Primarily, every project manager needs to have an understanding of what ‘good’ looks like for them, says Joanne. Asking questions like “what do we want out of the system” or “what works currently and what doesn’t work” is a good starting point. Then you can blueprint your requirements. For Sagittarius, the following points were crucial, as Joanne writes in her Journey of Discovery:

  • Project plans to be in real-time and accessible within the same system
  • Scoping to be based on sold work as well as the ability to forecast overage within a project or scope well ahead of time
  • RAG reports being automated
  • Pipeline projects being visible against existing resources and utilisation figures
  • Automated budget reporting instead of more spreadsheets.

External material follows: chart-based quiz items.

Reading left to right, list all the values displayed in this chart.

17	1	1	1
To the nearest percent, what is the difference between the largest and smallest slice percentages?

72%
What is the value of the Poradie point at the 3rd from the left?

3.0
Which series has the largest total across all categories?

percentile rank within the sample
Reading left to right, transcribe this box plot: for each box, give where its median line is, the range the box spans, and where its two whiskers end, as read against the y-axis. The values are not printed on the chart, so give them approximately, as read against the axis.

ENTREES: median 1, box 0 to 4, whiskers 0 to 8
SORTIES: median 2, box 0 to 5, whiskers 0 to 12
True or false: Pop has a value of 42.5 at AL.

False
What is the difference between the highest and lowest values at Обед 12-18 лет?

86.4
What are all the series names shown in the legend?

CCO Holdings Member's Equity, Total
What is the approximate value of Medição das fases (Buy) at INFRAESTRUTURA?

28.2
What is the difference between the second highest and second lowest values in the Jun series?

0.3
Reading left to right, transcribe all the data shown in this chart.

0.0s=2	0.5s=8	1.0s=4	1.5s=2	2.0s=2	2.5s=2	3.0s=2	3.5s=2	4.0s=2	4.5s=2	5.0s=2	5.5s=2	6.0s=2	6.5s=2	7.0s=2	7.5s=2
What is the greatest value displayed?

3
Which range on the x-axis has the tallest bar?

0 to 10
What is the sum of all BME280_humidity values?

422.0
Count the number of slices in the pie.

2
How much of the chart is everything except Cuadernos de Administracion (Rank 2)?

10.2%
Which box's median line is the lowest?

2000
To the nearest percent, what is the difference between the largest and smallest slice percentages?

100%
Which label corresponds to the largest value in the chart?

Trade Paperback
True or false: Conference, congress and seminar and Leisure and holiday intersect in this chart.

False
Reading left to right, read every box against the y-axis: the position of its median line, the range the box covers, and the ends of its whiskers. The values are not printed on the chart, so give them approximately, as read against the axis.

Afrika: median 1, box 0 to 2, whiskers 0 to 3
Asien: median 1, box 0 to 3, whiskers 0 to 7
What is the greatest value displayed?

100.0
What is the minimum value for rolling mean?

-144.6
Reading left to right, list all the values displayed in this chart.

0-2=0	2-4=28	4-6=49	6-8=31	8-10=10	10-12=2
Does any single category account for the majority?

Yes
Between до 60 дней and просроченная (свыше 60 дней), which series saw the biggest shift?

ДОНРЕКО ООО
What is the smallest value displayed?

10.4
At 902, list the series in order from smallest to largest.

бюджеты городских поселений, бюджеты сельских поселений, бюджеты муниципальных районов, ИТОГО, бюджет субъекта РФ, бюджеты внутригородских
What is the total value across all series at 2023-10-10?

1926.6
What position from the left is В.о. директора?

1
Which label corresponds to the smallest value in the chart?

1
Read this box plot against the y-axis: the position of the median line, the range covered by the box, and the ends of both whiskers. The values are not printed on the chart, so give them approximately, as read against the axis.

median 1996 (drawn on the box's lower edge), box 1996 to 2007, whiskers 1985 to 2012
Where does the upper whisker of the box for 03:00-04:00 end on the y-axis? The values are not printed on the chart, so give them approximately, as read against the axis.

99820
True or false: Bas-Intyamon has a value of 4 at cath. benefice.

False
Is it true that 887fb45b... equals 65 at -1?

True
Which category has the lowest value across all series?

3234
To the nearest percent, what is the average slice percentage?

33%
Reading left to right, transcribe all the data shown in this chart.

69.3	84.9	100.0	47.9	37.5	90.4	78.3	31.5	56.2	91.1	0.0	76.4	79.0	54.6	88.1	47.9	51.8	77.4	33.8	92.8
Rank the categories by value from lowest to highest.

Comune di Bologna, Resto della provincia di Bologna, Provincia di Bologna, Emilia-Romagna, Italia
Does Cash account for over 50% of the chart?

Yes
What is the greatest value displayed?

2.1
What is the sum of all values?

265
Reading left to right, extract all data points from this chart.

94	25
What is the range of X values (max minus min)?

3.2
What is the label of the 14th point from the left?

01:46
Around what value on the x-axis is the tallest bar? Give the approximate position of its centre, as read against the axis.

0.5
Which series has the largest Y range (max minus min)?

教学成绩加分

Project management is overcoming digital transformation as any other domain, and technology already optimizes many project management processes and has its say in schedule automation, resource allocation, estimation, and stakeholder management.

Project management profession definitely has its pros and cons. While there are many benefits, there are still lots of areas to upskill in, especially when it comes to project health. At some point, you might think that project management is overly complex and challenging, and there’s a grain of truth in it, but it’s extremely rewarding too when everything you’ve put together clicks.